At the end of August 2006, a Christian discovered the existence of the statue, so he immediately submitted to the Bishopric of Kon Tum. On December 28, 2006, a delegation led by Bishop of Kon Tum Micae Hoàng Đức Oanh visited the statue. A year later, on December 9, 2007, Bishop Oanh and priests, monasticists, and more than 2,000 civilians offered Mass to respect Our Lady of Măng Đen.

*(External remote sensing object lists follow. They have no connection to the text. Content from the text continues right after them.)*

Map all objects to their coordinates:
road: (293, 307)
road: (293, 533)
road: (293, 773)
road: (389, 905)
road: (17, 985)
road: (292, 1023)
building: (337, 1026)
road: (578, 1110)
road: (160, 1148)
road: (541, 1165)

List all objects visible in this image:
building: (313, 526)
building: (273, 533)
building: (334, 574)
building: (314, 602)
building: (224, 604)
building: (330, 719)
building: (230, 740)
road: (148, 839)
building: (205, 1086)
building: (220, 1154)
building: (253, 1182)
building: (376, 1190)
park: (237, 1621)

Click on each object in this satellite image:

Since then, this place has become a pilgrimage of parishioners in the Central Highlands and December 9 every year becomes the pilgrimage day for Our Lady of Mangdeng (Lễ triều-cận Đức Thánh-Mẫu Măng-Đeng) at the Archdiocese of Kon Tum.

Currently, the Kon Tum Archdiocese has maintained an office called as Pilgrimage Center Named Our Lady of Mangdeng to coordinate religious activities every day. The current shepherd is Bishop Joan-Baptista Hồ Quang Huyên, who took this parish on September 7, 2024.

==Economy==
Around the early 20th century, some French engineers went to Măng Đeng Plateau to survey and started planting pine trees with the intention of turning this area into a high-class resort similar to Dalat. But for some reason, the project failed.

Măng Đen's identity is formed very late and mainly based on two groups of people : Kinh (majority) and M'nâm. Since 2023, the mascots known to the township are coffee and goats. They are originally strategic items of the local economy. In particular, Café Măng Đen has been registered as a national brand since 2024.

Although Măng Đen is considered a land with great potential for tourism, but because of force majeure reasons, this locality has not been exploited for decades. But since the policy of promoting non-industrial economy, Măng Đen has suddenly become a "fertile" land for real estate speculators.